*** DATA SUPPLIED ***

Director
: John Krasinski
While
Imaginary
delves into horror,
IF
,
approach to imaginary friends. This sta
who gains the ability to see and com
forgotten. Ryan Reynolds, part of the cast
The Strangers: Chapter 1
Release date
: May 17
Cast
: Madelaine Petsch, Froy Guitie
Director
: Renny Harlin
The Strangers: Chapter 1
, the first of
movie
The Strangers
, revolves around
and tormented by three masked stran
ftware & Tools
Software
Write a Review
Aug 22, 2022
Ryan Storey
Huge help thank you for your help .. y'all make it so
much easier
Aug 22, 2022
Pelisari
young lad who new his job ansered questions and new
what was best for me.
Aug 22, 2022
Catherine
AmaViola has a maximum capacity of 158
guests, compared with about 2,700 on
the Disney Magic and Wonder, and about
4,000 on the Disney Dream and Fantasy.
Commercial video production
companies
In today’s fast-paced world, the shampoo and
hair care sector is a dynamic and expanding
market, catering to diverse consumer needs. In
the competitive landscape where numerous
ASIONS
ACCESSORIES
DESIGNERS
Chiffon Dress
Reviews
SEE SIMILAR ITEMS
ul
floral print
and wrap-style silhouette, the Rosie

***
*** DATA SUPPLIED ***

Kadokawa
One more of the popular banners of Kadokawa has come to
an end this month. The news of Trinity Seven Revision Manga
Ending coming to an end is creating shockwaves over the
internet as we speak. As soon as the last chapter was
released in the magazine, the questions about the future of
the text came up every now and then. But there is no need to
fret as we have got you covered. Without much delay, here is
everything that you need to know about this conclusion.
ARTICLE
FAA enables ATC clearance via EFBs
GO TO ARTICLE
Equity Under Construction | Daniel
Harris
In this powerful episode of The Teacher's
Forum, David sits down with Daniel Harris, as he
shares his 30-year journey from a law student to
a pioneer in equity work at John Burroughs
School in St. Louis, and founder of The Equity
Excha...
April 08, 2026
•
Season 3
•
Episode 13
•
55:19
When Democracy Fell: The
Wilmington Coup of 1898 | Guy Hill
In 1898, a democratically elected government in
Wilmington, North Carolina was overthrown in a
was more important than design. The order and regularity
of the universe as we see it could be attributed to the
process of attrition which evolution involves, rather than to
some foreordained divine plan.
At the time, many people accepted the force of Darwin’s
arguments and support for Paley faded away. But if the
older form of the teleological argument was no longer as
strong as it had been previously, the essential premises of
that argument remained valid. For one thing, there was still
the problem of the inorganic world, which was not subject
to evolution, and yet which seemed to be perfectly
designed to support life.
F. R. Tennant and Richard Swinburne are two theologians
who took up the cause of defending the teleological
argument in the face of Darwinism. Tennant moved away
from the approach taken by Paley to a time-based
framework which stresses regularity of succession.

***

- _TASK DETAILS_
Reproduce, exactly as they stand in the data above, the lines from the one that holds "One more of" to the one that holds "F. R. Tennant", inclusive.

- _ANSWER TO THIS PROBLEM_
One more of the popular banners of Kadokawa has come to
an end this month. The news of Trinity Seven Revision Manga
Ending coming to an end is creating shockwaves over the
internet as we speak. As soon as the last chapter was
released in the magazine, the questions about the future of
the text came up every now and then. But there is no need to
fret as we have got you covered. Without much delay, here is
everything that you need to know about this conclusion.
ARTICLE
FAA enables ATC clearance via EFBs
GO TO ARTICLE
Equity Under Construction | Daniel
Harris
In this powerful episode of The Teacher's
Forum, David sits down with Daniel Harris, as he
shares his 30-year journey from a law student to
a pioneer in equity work at John Burroughs
School in St. Louis, and founder of The Equity
Excha...
April 08, 2026
•
Season 3
•
Episode 13
•
55:19
When Democracy Fell: The
Wilmington Coup of 1898 | Guy Hill
In 1898, a democratically elected government in
Wilmington, North Carolina was overthrown in a
was more important than design. The order and regularity
of the universe as we see it could be attributed to the
process of attrition which evolution involves, rather than to
some foreordained divine plan.
At the time, many people accepted the force of Darwin’s
arguments and support for Paley faded away. But if the
older form of the teleological argument was no longer as
strong as it had been previously, the essential premises of
that argument remained valid. For one thing, there was still
the problem of the inorganic world, which was not subject
to evolution, and yet which seemed to be perfectly
designed to support life.
F. R. Tennant and Richard Swinburne are two theologians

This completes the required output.